Not always better but almost always different. It doesn't have to do something that any existant cartridge can't do, but often it adds a versatility to the old hum-drum calibers. The WSM family of what is rapidly becoming outlaw calibers, is a good place to try the something different. I have done this many times just because I can and sometimes it doesn't go very well, but usually it is a very good working caliber. The easiest cartridge case I have ever tried to wildcat is the WSM case. When necking it up to the bore diameter that never was I find it capable of a very broad range velocities and bullet weights. The 358 WSM for instance can be loaded down to below 35 Whelen velocities or well above that old favorite's performance.

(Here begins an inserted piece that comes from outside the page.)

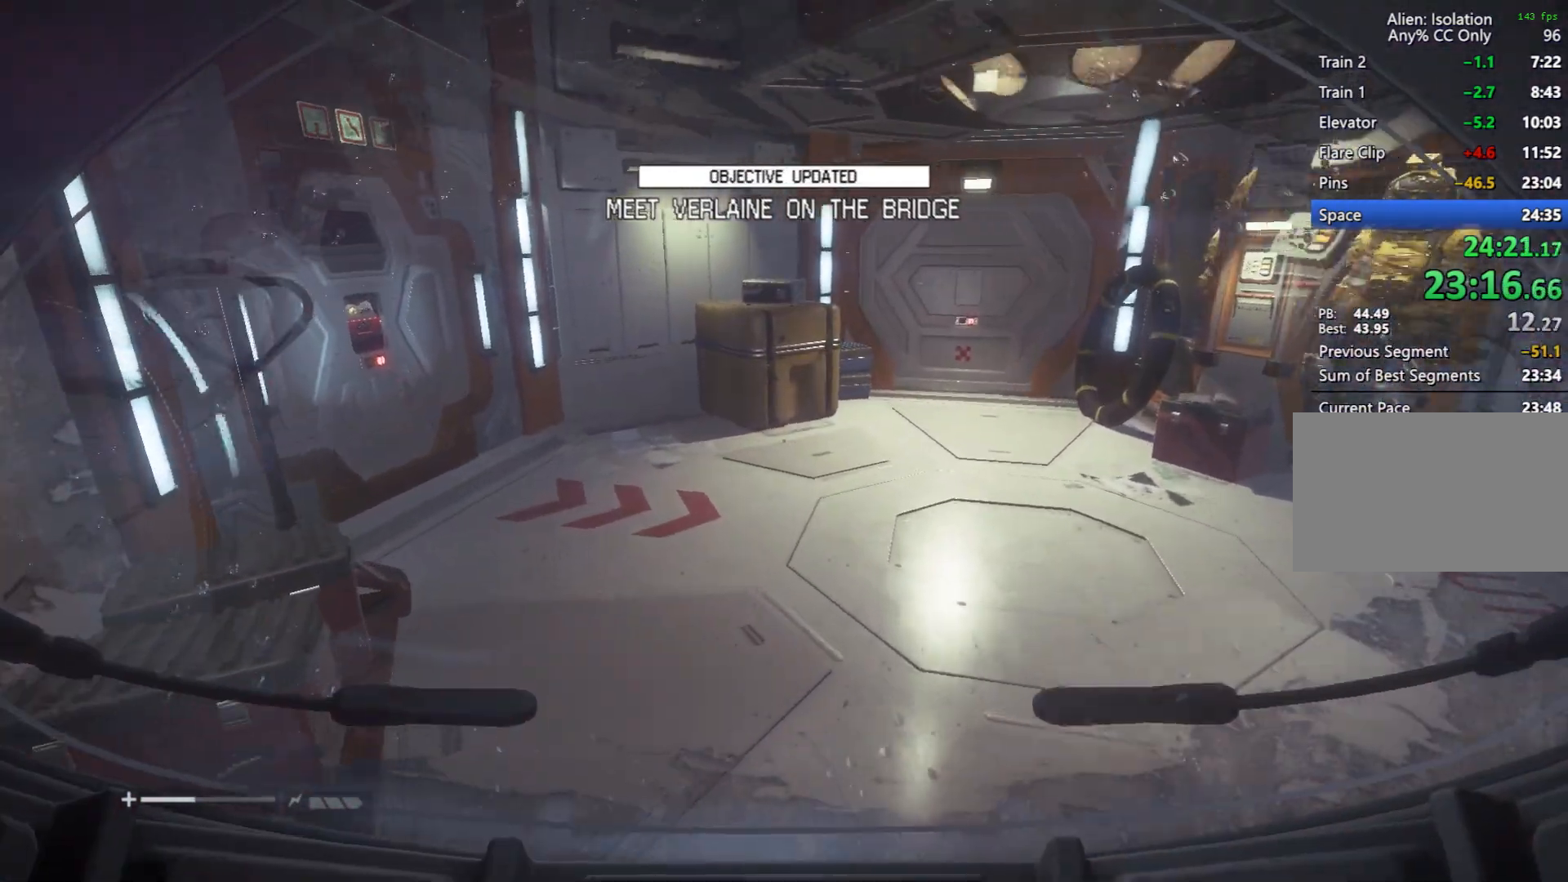
{"keys": ["w"], "mouse": [], "events": []}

You can make it as mild as you want for whitetail deer in grampa's orchard or throttled up for that once in a life time trip to Kodiak for coastal brown bears. Isn't that what we call an all around rifle?
Certainly the 35 Whelen has its followers and the 350 Rem Mag is gaining in popularity again. There are also several fans of the 358 Norma and some attention to other 35 caliber wildcats. It seems the 358 Nukalpiaq has recieved its share of attention after only a very brief exposure. So for you 35 caliber lovers how about this 358 WSM, it doesn't really have an official name, so you could do the honors.
It was skipped over by my gunsmith friend when he made these WSM's into big bores, his 338 to 416 Alaska Express calibers. I made the 358 WSM back in '01 along with the 338 and the 365. There was about three rifles of each made back then but all are much loved by their owners who had their own reasons for wanting something different. My 365 Jorge, (the name of the owner) as it is called, seems to be the most unusual caliber in elk hunting camp but always one of the most effective. The owner seems to revel in hearing the question; "What caliber is that dang thing anyway"? Or just, "What size is that bore"?
I think the 338 and 358 are more realistic and down to earth, particularly when trying to find good bullets, as is the 375, but it is a little heavy as a good deer caliber, except with the excellent 235 grain Speer semi-spitzer. The 338 is the equal of the fine 338-06 with a little added thump at the long line, so it is an extremely versatile round. It is not the equal of the 338 Win Mag, but may very well replace it for someone who has grown tired of the 338 mag's level of recoil. It would just require a little closer stalk.
If you're looking for something different or for somethin in between the old standards and the established heavier mags, you might consider a custom rifle in one of these wildcats. These WSM....Winchester Shouldda Made...calibers.